The Insider’s Guide to East Sussex

The Insider’s Guide to East Sussex

East Sussex is an archetypal Hole & Corner county – full of hidden secrets, pockets of creative innovation, spectacular views and amazing pubs. Here are a few of our favourite places away from the mainstream, as suggested by our network of contributors, makers and friends…

Most talented farm workers

CHARLESTON FARMHOUSE

The rural HQ of the Bloomsbury Group and home to artists Duncan Grant and Vanessa Bell, Charleston is the epitome of a ‘hole-and-corner’. Nestled in the South Downs near Firle, the farmhouse was discovered by Bell’s sister, Virginia Woolf, who wrote to her saying, ‘If you lived there you could make it absolutely divine’. Which is exactly what they did. Hosting the great and the good of British art and culture – including writers David Garnett, Lytton Strachey and EM Forster, art critics Roger Fry and Clive Bell (Vanessa’s husband), their son, the ceramicist Quentin Bell – and even the economist John Maynard Keynes. Besides being the dream dinner party guests, the disparate group also decorated every surface of the house, which has been lovingly restored, so that you can walk through the house as if you’ve just popped out to the garden, and look at works of art still on their easels. Following a major redevelopment, the farm’s barns have now been converted into gallery and event spaces which will house major art collections connected to Charleston – such as the post-impressionist artists they were instrumental in introducing to British audiences.

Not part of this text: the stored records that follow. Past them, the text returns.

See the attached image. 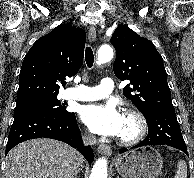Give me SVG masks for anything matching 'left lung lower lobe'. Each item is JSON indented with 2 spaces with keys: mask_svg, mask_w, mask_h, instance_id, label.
<instances>
[{
  "mask_svg": "<svg viewBox=\"0 0 194 178\" xmlns=\"http://www.w3.org/2000/svg\"><path fill=\"white\" fill-rule=\"evenodd\" d=\"M143 115L147 120L148 135L143 141L132 148L150 145H168L180 149L188 155L174 107L151 108L146 110ZM129 149L123 148L119 152L124 153Z\"/></svg>",
  "mask_w": 194,
  "mask_h": 178,
  "instance_id": "1",
  "label": "left lung lower lobe"
}]
</instances>
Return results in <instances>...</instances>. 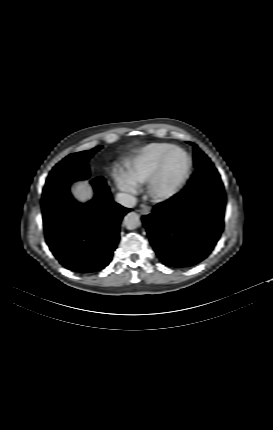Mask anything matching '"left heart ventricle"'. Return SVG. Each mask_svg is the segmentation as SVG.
Returning <instances> with one entry per match:
<instances>
[{"mask_svg":"<svg viewBox=\"0 0 273 430\" xmlns=\"http://www.w3.org/2000/svg\"><path fill=\"white\" fill-rule=\"evenodd\" d=\"M187 162L180 152H173L168 158L162 178L163 186L167 187L174 184L183 174Z\"/></svg>","mask_w":273,"mask_h":430,"instance_id":"left-heart-ventricle-1","label":"left heart ventricle"}]
</instances>
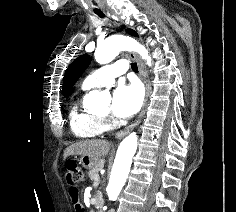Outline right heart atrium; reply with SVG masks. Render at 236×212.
<instances>
[{
    "label": "right heart atrium",
    "mask_w": 236,
    "mask_h": 212,
    "mask_svg": "<svg viewBox=\"0 0 236 212\" xmlns=\"http://www.w3.org/2000/svg\"><path fill=\"white\" fill-rule=\"evenodd\" d=\"M103 119H104L106 128H108L111 125V119L109 117H104Z\"/></svg>",
    "instance_id": "obj_1"
}]
</instances>
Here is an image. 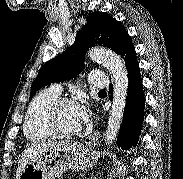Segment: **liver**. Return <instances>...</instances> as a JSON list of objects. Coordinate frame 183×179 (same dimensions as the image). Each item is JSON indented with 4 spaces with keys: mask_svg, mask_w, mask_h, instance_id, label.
<instances>
[{
    "mask_svg": "<svg viewBox=\"0 0 183 179\" xmlns=\"http://www.w3.org/2000/svg\"><path fill=\"white\" fill-rule=\"evenodd\" d=\"M58 144L57 142H48L43 144H37L25 149L19 160V164L16 170V179H19L20 174L24 168L34 161L36 158L40 157L48 148Z\"/></svg>",
    "mask_w": 183,
    "mask_h": 179,
    "instance_id": "6515ba94",
    "label": "liver"
}]
</instances>
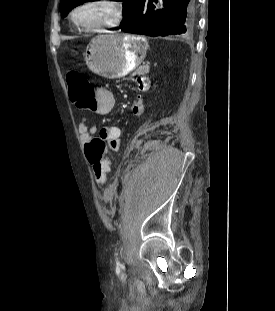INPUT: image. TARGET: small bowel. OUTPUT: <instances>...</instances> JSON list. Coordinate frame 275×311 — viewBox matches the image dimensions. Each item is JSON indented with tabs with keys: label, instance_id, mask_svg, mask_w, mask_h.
Returning <instances> with one entry per match:
<instances>
[{
	"label": "small bowel",
	"instance_id": "obj_1",
	"mask_svg": "<svg viewBox=\"0 0 275 311\" xmlns=\"http://www.w3.org/2000/svg\"><path fill=\"white\" fill-rule=\"evenodd\" d=\"M154 87V80H139L137 88L138 93H151ZM114 107V98L112 93L105 89L100 88L96 92L95 98L91 101L90 105H84V112H94L96 114H108ZM132 110L134 114H141L143 112V100L140 96L136 97L133 101ZM79 135L81 140L86 143L98 132L100 136L110 143L111 148L117 150L120 146V129L116 125H107L99 129L95 124H90L89 119L82 118L79 124Z\"/></svg>",
	"mask_w": 275,
	"mask_h": 311
}]
</instances>
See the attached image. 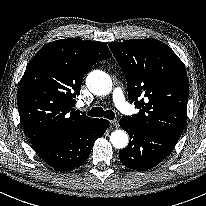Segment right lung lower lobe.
Returning <instances> with one entry per match:
<instances>
[{"instance_id": "1", "label": "right lung lower lobe", "mask_w": 206, "mask_h": 206, "mask_svg": "<svg viewBox=\"0 0 206 206\" xmlns=\"http://www.w3.org/2000/svg\"><path fill=\"white\" fill-rule=\"evenodd\" d=\"M105 119H94L75 134L50 143L33 146L48 165L59 171H70L82 165L89 157L97 138L106 131Z\"/></svg>"}]
</instances>
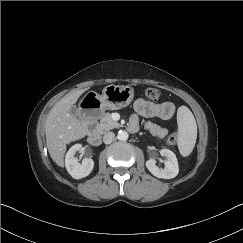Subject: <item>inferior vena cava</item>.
Returning <instances> with one entry per match:
<instances>
[{
	"label": "inferior vena cava",
	"instance_id": "1",
	"mask_svg": "<svg viewBox=\"0 0 243 243\" xmlns=\"http://www.w3.org/2000/svg\"><path fill=\"white\" fill-rule=\"evenodd\" d=\"M115 137V134L113 132H107L104 136H103V142L105 144H110L113 139Z\"/></svg>",
	"mask_w": 243,
	"mask_h": 243
}]
</instances>
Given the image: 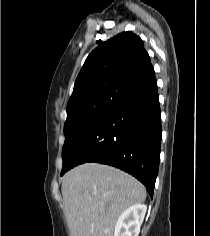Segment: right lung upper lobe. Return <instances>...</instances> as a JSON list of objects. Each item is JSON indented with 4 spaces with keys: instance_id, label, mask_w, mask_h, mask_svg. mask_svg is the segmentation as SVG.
<instances>
[{
    "instance_id": "1",
    "label": "right lung upper lobe",
    "mask_w": 210,
    "mask_h": 236,
    "mask_svg": "<svg viewBox=\"0 0 210 236\" xmlns=\"http://www.w3.org/2000/svg\"><path fill=\"white\" fill-rule=\"evenodd\" d=\"M153 73L141 38L132 32L120 33L87 57L75 81L67 109L107 91H127Z\"/></svg>"
}]
</instances>
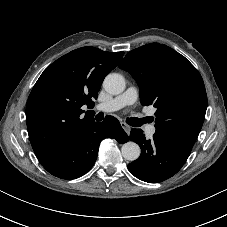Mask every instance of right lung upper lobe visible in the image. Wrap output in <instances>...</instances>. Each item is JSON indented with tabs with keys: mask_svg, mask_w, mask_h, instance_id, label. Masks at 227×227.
I'll return each mask as SVG.
<instances>
[{
	"mask_svg": "<svg viewBox=\"0 0 227 227\" xmlns=\"http://www.w3.org/2000/svg\"><path fill=\"white\" fill-rule=\"evenodd\" d=\"M123 55L82 47L62 56L41 74L26 105L28 135L41 165L94 122L89 111L81 115V107L94 105L92 100L104 78Z\"/></svg>",
	"mask_w": 227,
	"mask_h": 227,
	"instance_id": "cb5924a9",
	"label": "right lung upper lobe"
}]
</instances>
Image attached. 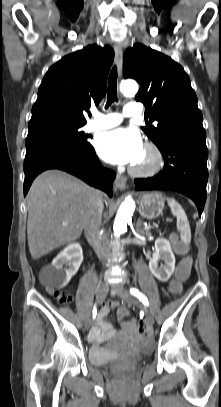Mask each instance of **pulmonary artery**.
<instances>
[{
    "mask_svg": "<svg viewBox=\"0 0 221 407\" xmlns=\"http://www.w3.org/2000/svg\"><path fill=\"white\" fill-rule=\"evenodd\" d=\"M141 113L140 107L135 103H128L123 109V113L116 112L101 113L97 110L93 111V119L86 125L87 131H98L108 129L119 125L123 117H135Z\"/></svg>",
    "mask_w": 221,
    "mask_h": 407,
    "instance_id": "e3ab8cb5",
    "label": "pulmonary artery"
}]
</instances>
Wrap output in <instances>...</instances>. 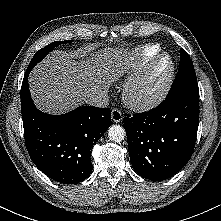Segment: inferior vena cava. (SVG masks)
Returning <instances> with one entry per match:
<instances>
[{
	"instance_id": "1",
	"label": "inferior vena cava",
	"mask_w": 221,
	"mask_h": 221,
	"mask_svg": "<svg viewBox=\"0 0 221 221\" xmlns=\"http://www.w3.org/2000/svg\"><path fill=\"white\" fill-rule=\"evenodd\" d=\"M85 103L96 106V107H106L109 104L108 94L103 91L97 94H91L85 99Z\"/></svg>"
}]
</instances>
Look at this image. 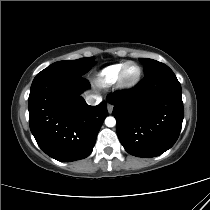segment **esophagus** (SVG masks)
Returning a JSON list of instances; mask_svg holds the SVG:
<instances>
[{"mask_svg":"<svg viewBox=\"0 0 210 210\" xmlns=\"http://www.w3.org/2000/svg\"><path fill=\"white\" fill-rule=\"evenodd\" d=\"M107 109H108V112L111 114V113H112V111H113V105H112V104H110V103H108V105H107Z\"/></svg>","mask_w":210,"mask_h":210,"instance_id":"esophagus-1","label":"esophagus"}]
</instances>
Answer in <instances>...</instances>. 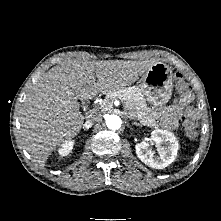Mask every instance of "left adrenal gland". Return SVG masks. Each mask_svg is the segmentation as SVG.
Returning a JSON list of instances; mask_svg holds the SVG:
<instances>
[{
  "mask_svg": "<svg viewBox=\"0 0 221 221\" xmlns=\"http://www.w3.org/2000/svg\"><path fill=\"white\" fill-rule=\"evenodd\" d=\"M132 125L141 126L139 123L133 122Z\"/></svg>",
  "mask_w": 221,
  "mask_h": 221,
  "instance_id": "obj_1",
  "label": "left adrenal gland"
}]
</instances>
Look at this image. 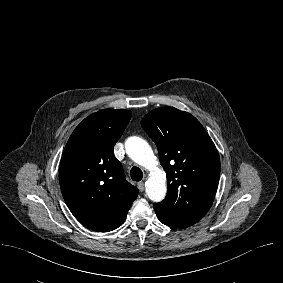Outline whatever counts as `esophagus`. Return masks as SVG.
<instances>
[{"label":"esophagus","mask_w":283,"mask_h":283,"mask_svg":"<svg viewBox=\"0 0 283 283\" xmlns=\"http://www.w3.org/2000/svg\"><path fill=\"white\" fill-rule=\"evenodd\" d=\"M138 189H139L140 192H143V191H144V189H145V184H144V182H139V183H138Z\"/></svg>","instance_id":"1"}]
</instances>
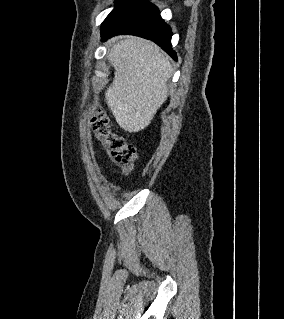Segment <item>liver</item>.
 Segmentation results:
<instances>
[{"label": "liver", "instance_id": "liver-1", "mask_svg": "<svg viewBox=\"0 0 284 319\" xmlns=\"http://www.w3.org/2000/svg\"><path fill=\"white\" fill-rule=\"evenodd\" d=\"M108 59L115 69L108 107L123 130L141 131L167 99L171 64L154 43L135 36L113 43Z\"/></svg>", "mask_w": 284, "mask_h": 319}]
</instances>
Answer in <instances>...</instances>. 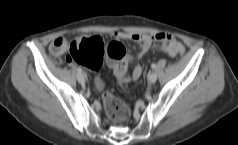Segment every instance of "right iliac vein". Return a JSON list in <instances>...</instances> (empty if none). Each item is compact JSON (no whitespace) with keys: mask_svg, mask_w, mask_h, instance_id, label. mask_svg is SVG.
Returning <instances> with one entry per match:
<instances>
[{"mask_svg":"<svg viewBox=\"0 0 238 145\" xmlns=\"http://www.w3.org/2000/svg\"><path fill=\"white\" fill-rule=\"evenodd\" d=\"M77 80H78L79 83H84V82H85V76H84V74L79 73V74L77 75Z\"/></svg>","mask_w":238,"mask_h":145,"instance_id":"63e3f726","label":"right iliac vein"}]
</instances>
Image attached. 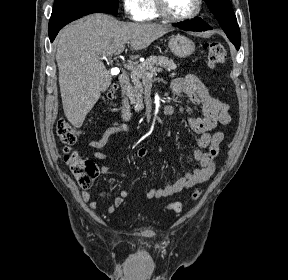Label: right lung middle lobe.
Here are the masks:
<instances>
[{
  "instance_id": "obj_1",
  "label": "right lung middle lobe",
  "mask_w": 288,
  "mask_h": 280,
  "mask_svg": "<svg viewBox=\"0 0 288 280\" xmlns=\"http://www.w3.org/2000/svg\"><path fill=\"white\" fill-rule=\"evenodd\" d=\"M118 2L119 0H55L52 13L76 4L82 3H92L100 5L108 10H110L114 15H117L118 12Z\"/></svg>"
}]
</instances>
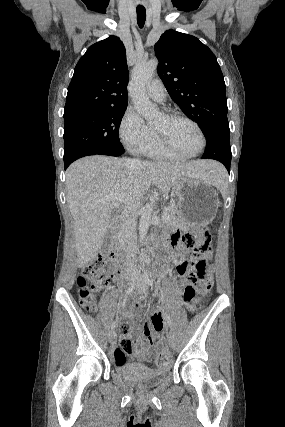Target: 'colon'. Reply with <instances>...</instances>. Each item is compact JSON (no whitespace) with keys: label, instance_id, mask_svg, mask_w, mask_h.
<instances>
[{"label":"colon","instance_id":"5ec220e1","mask_svg":"<svg viewBox=\"0 0 285 427\" xmlns=\"http://www.w3.org/2000/svg\"><path fill=\"white\" fill-rule=\"evenodd\" d=\"M184 243L187 247L194 248L199 252L208 253L210 250V238L203 232L191 231L186 233ZM110 264V259L99 257L82 266L81 273L77 278V284L80 303L88 312L97 310L96 294L105 290L109 285ZM180 268L184 274H189L191 270L196 271V281L194 283L189 279L186 281V301L196 302L198 294L204 295L210 292L213 284L211 276L213 268L211 266L206 268L205 263L201 261L191 264L184 262ZM205 273H207V276H205ZM118 329L122 334H126L128 330L127 324L120 322ZM117 350L131 357L137 352L138 348L129 337L123 336L117 343ZM168 363L169 357L166 353L161 352L157 355L156 366L165 367Z\"/></svg>","mask_w":285,"mask_h":427}]
</instances>
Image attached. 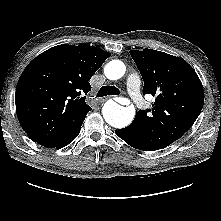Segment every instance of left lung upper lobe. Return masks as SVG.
<instances>
[{"label": "left lung upper lobe", "instance_id": "5c2ea615", "mask_svg": "<svg viewBox=\"0 0 221 221\" xmlns=\"http://www.w3.org/2000/svg\"><path fill=\"white\" fill-rule=\"evenodd\" d=\"M130 55L143 78V94L156 97L151 113L138 111L130 126L139 147L158 150L191 128L204 104L203 86L182 58L152 49L130 50Z\"/></svg>", "mask_w": 221, "mask_h": 221}]
</instances>
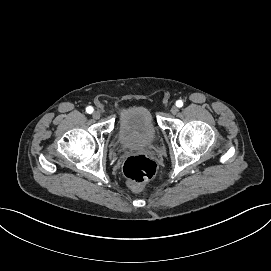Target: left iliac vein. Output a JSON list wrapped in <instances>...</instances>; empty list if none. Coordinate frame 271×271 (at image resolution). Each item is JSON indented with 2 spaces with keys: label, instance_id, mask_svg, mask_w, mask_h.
<instances>
[{
  "label": "left iliac vein",
  "instance_id": "4c4485c4",
  "mask_svg": "<svg viewBox=\"0 0 271 271\" xmlns=\"http://www.w3.org/2000/svg\"><path fill=\"white\" fill-rule=\"evenodd\" d=\"M179 111V108L177 106H172L171 109H170V112L175 115L177 114Z\"/></svg>",
  "mask_w": 271,
  "mask_h": 271
}]
</instances>
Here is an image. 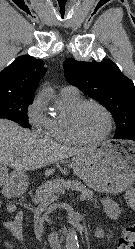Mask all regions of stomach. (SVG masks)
I'll use <instances>...</instances> for the list:
<instances>
[{"label": "stomach", "instance_id": "obj_1", "mask_svg": "<svg viewBox=\"0 0 135 249\" xmlns=\"http://www.w3.org/2000/svg\"><path fill=\"white\" fill-rule=\"evenodd\" d=\"M71 167L93 190L107 194L120 193L135 181V143L103 142L76 155ZM18 183L23 185L26 179Z\"/></svg>", "mask_w": 135, "mask_h": 249}]
</instances>
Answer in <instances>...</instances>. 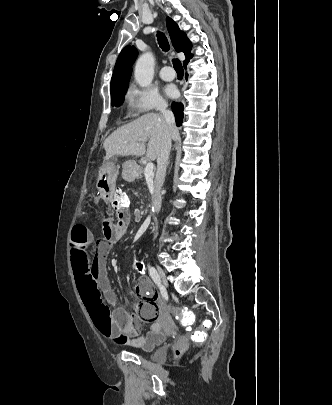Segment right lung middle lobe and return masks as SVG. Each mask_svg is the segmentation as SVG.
I'll return each mask as SVG.
<instances>
[{
    "label": "right lung middle lobe",
    "mask_w": 332,
    "mask_h": 405,
    "mask_svg": "<svg viewBox=\"0 0 332 405\" xmlns=\"http://www.w3.org/2000/svg\"><path fill=\"white\" fill-rule=\"evenodd\" d=\"M129 81L123 82L111 88V104L119 107L124 99Z\"/></svg>",
    "instance_id": "obj_1"
}]
</instances>
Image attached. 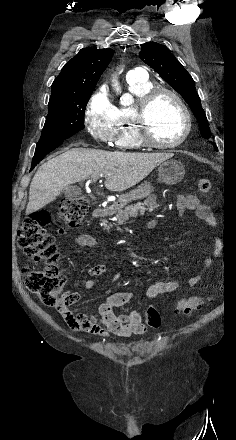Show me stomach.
I'll list each match as a JSON object with an SVG mask.
<instances>
[{
    "instance_id": "1",
    "label": "stomach",
    "mask_w": 236,
    "mask_h": 440,
    "mask_svg": "<svg viewBox=\"0 0 236 440\" xmlns=\"http://www.w3.org/2000/svg\"><path fill=\"white\" fill-rule=\"evenodd\" d=\"M158 181L166 183L167 185H176L181 182L185 175V169L181 162L175 159L165 160L158 168ZM152 186L148 182H144L134 190L118 198L115 205L117 210L125 207L129 202L143 199L149 196L152 192Z\"/></svg>"
}]
</instances>
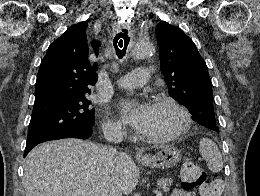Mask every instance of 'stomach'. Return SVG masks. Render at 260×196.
<instances>
[{
	"label": "stomach",
	"instance_id": "0dacf381",
	"mask_svg": "<svg viewBox=\"0 0 260 196\" xmlns=\"http://www.w3.org/2000/svg\"><path fill=\"white\" fill-rule=\"evenodd\" d=\"M181 160V152L174 146H162L160 152L156 156H148L147 160H138L143 166L148 168H159V170H166V168H173Z\"/></svg>",
	"mask_w": 260,
	"mask_h": 196
}]
</instances>
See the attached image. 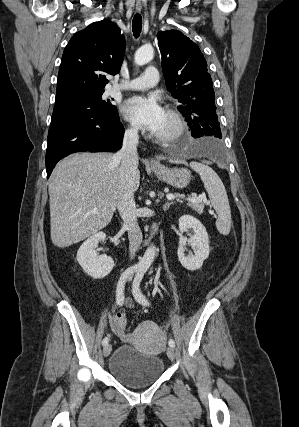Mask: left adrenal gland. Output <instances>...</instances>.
I'll use <instances>...</instances> for the list:
<instances>
[{
  "label": "left adrenal gland",
  "instance_id": "a2214340",
  "mask_svg": "<svg viewBox=\"0 0 299 427\" xmlns=\"http://www.w3.org/2000/svg\"><path fill=\"white\" fill-rule=\"evenodd\" d=\"M172 204H173L172 202L171 203H169V202L165 203V205L163 206V209L168 210Z\"/></svg>",
  "mask_w": 299,
  "mask_h": 427
}]
</instances>
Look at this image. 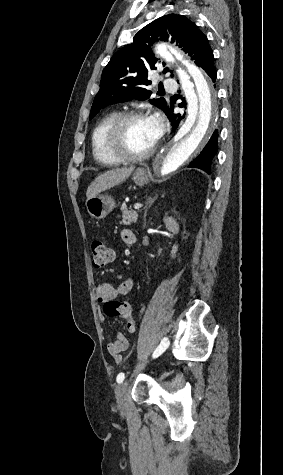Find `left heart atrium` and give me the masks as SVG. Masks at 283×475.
Returning a JSON list of instances; mask_svg holds the SVG:
<instances>
[{
    "mask_svg": "<svg viewBox=\"0 0 283 475\" xmlns=\"http://www.w3.org/2000/svg\"><path fill=\"white\" fill-rule=\"evenodd\" d=\"M150 122L152 124V127L154 129V137L158 140L162 133H163V121L161 116L158 113L153 114L150 117Z\"/></svg>",
    "mask_w": 283,
    "mask_h": 475,
    "instance_id": "39dd6f15",
    "label": "left heart atrium"
}]
</instances>
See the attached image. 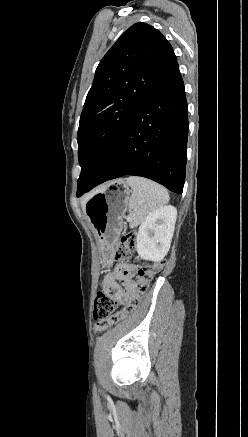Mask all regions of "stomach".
<instances>
[{
    "label": "stomach",
    "mask_w": 248,
    "mask_h": 437,
    "mask_svg": "<svg viewBox=\"0 0 248 437\" xmlns=\"http://www.w3.org/2000/svg\"><path fill=\"white\" fill-rule=\"evenodd\" d=\"M122 181L96 191L84 204V212L97 237L103 259H110L128 210L130 193L121 189Z\"/></svg>",
    "instance_id": "stomach-1"
}]
</instances>
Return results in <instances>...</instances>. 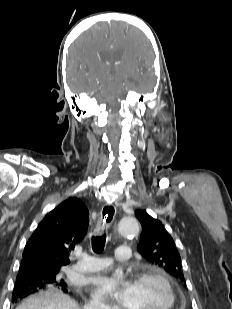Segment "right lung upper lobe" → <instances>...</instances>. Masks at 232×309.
I'll use <instances>...</instances> for the list:
<instances>
[{"label":"right lung upper lobe","instance_id":"right-lung-upper-lobe-1","mask_svg":"<svg viewBox=\"0 0 232 309\" xmlns=\"http://www.w3.org/2000/svg\"><path fill=\"white\" fill-rule=\"evenodd\" d=\"M88 210L78 198H69L48 213L26 243L19 270L34 275L69 264V250L83 240Z\"/></svg>","mask_w":232,"mask_h":309}]
</instances>
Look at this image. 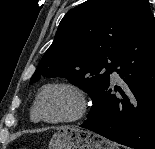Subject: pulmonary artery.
<instances>
[{
    "label": "pulmonary artery",
    "mask_w": 155,
    "mask_h": 149,
    "mask_svg": "<svg viewBox=\"0 0 155 149\" xmlns=\"http://www.w3.org/2000/svg\"><path fill=\"white\" fill-rule=\"evenodd\" d=\"M111 77H112L113 80H118L119 79V76H118L116 71L112 72Z\"/></svg>",
    "instance_id": "e3ab8cb5"
}]
</instances>
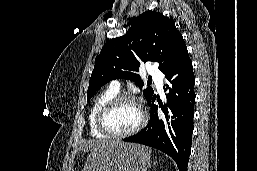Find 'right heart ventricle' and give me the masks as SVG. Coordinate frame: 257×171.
Returning a JSON list of instances; mask_svg holds the SVG:
<instances>
[{
    "label": "right heart ventricle",
    "instance_id": "1",
    "mask_svg": "<svg viewBox=\"0 0 257 171\" xmlns=\"http://www.w3.org/2000/svg\"><path fill=\"white\" fill-rule=\"evenodd\" d=\"M117 96V91H114L111 88H108L101 92L95 100L92 103V106L90 108L89 114H88V125H89V131L92 137L98 138V139H106L108 138L107 135L103 134L97 127V116L102 108V106L109 101L110 99Z\"/></svg>",
    "mask_w": 257,
    "mask_h": 171
}]
</instances>
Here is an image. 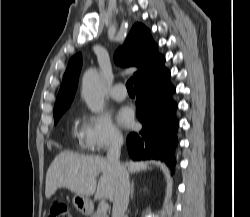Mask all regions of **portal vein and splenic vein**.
Returning a JSON list of instances; mask_svg holds the SVG:
<instances>
[{
  "label": "portal vein and splenic vein",
  "mask_w": 250,
  "mask_h": 217,
  "mask_svg": "<svg viewBox=\"0 0 250 217\" xmlns=\"http://www.w3.org/2000/svg\"><path fill=\"white\" fill-rule=\"evenodd\" d=\"M108 208H109V205L107 203H103L101 204L99 209L101 212H107Z\"/></svg>",
  "instance_id": "18ae733b"
}]
</instances>
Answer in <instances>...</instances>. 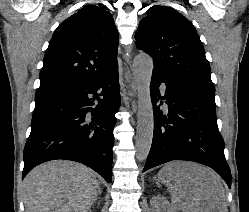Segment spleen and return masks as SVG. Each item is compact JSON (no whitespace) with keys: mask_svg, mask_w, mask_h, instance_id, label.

See Charleston director Nathaniel Hepburn’s personal guide below…

Charleston story from Hole & Corner issue 03

Charleston story from Hole & Corner issue 03

Gallery that most looks most like a Bond villain’s lair

DE LA WARR PAVILION

Housed in a modernist 1930s building overlooking the seafront in Bexhill-on-Sea, De La Warr Pavilion hosts brilliantly curated art shows, installations, workshops and A-list music and comedy gigs.

Best gallery inspired by fishermen’s huts

JERWOOD GALLERY

An award-winning development in Hasting’s Old Town, the Jerwood has an impressive permanent collection of modern British art and has hosted shows by everyone from Turner Prize winner Keith Tyson and world-renowned illustrator Quentin Blake.

Favourite magazine shop

MAGAZINE BRIGHTON

Tiny but perfectly formed, Magazine Brighton is our go-to place to pick up the best independent magazines (including Hole & Corner of course) – check their website for news of their series of intimate talks (in terms of space if not subject matter!).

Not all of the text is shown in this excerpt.